Task brief: Output only the lines of the entries that follow, starting at the one with "are negative for" and running down to the one with "brightfield microscopy of", both included and unchanged.

---------- Entries provided

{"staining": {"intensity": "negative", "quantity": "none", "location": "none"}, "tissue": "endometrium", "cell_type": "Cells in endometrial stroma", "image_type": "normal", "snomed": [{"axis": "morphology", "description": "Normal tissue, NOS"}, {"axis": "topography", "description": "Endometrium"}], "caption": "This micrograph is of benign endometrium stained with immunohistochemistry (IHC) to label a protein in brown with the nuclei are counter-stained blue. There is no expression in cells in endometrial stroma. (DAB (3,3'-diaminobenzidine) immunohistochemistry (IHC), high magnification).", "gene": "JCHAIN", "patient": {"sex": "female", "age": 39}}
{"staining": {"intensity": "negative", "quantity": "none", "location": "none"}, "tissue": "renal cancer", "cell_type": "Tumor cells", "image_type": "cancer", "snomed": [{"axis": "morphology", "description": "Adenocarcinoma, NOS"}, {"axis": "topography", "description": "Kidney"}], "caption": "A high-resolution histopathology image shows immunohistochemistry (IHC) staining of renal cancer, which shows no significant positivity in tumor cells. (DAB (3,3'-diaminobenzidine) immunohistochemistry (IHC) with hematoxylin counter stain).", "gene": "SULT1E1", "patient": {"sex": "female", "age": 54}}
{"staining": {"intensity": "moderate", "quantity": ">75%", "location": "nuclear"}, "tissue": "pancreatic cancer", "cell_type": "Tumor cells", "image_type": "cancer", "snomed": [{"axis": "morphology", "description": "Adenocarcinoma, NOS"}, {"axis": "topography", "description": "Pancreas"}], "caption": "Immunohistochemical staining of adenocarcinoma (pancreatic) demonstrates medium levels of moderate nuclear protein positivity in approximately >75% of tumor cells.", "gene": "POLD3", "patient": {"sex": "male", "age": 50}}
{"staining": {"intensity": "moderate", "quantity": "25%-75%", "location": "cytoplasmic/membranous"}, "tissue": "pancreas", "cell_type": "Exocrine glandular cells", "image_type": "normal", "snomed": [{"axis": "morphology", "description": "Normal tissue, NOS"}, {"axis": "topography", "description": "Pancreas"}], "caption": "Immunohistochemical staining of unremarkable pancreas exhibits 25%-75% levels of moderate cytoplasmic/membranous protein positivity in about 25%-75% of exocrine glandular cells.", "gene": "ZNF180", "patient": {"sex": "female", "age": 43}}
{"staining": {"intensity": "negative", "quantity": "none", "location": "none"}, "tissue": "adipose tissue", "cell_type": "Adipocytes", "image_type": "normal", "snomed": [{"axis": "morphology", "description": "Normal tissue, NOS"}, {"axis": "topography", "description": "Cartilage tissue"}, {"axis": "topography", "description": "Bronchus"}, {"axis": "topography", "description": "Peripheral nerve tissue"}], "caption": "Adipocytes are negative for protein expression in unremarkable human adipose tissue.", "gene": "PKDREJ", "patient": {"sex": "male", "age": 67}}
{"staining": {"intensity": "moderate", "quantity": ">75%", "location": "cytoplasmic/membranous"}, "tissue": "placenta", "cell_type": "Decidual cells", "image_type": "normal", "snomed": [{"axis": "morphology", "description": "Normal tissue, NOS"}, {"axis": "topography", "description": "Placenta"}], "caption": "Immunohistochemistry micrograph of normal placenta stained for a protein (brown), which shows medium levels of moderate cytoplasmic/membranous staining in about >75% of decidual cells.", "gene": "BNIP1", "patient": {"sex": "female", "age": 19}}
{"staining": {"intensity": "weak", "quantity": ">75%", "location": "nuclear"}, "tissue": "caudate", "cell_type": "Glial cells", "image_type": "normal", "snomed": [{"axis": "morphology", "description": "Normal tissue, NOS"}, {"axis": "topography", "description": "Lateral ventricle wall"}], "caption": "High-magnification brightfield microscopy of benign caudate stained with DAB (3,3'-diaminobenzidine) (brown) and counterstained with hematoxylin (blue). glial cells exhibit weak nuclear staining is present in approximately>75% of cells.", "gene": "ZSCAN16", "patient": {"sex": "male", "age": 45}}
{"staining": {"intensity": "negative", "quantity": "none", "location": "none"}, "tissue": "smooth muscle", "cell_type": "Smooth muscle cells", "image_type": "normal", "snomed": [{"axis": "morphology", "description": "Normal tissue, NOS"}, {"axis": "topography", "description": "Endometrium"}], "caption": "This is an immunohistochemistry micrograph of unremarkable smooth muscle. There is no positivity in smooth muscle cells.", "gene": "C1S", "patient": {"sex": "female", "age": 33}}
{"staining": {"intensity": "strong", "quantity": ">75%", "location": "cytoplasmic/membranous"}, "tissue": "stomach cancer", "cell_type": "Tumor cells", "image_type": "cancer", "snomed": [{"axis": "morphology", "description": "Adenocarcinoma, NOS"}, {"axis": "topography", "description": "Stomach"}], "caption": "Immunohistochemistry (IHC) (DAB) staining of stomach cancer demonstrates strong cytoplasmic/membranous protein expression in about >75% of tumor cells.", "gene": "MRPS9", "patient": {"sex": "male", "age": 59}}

--------------------

Solution to the exercise:
{"staining": {"intensity": "negative", "quantity": "none", "location": "none"}, "tissue": "adipose tissue", "cell_type": "Adipocytes", "image_type": "normal", "snomed": [{"axis": "morphology", "description": "Normal tissue, NOS"}, {"axis": "topography", "description": "Cartilage tissue"}, {"axis": "topography", "description": "Bronchus"}, {"axis": "topography", "description": "Peripheral nerve tissue"}], "caption": "Adipocytes are negative for protein expression in unremarkable human adipose tissue.", "gene": "PKDREJ", "patient": {"sex": "male", "age": 67}}
{"staining": {"intensity": "moderate", "quantity": ">75%", "location": "cytoplasmic/membranous"}, "tissue": "placenta", "cell_type": "Decidual cells", "image_type": "normal", "snomed": [{"axis": "morphology", "description": "Normal tissue, NOS"}, {"axis": "topography", "description": "Placenta"}], "caption": "Immunohistochemistry micrograph of normal placenta stained for a protein (brown), which shows medium levels of moderate cytoplasmic/membranous staining in about >75% of decidual cells.", "gene": "BNIP1", "patient": {"sex": "female", "age": 19}}
{"staining": {"intensity": "weak", "quantity": ">75%", "location": "nuclear"}, "tissue": "caudate", "cell_type": "Glial cells", "image_type": "normal", "snomed": [{"axis": "morphology", "description": "Normal tissue, NOS"}, {"axis": "topography", "description": "Lateral ventricle wall"}], "caption": "High-magnification brightfield microscopy of benign caudate stained with DAB (3,3'-diaminobenzidine) (brown) and counterstained with hematoxylin (blue). glial cells exhibit weak nuclear staining is present in approximately>75% of cells.", "gene": "ZSCAN16", "patient": {"sex": "male", "age": 45}}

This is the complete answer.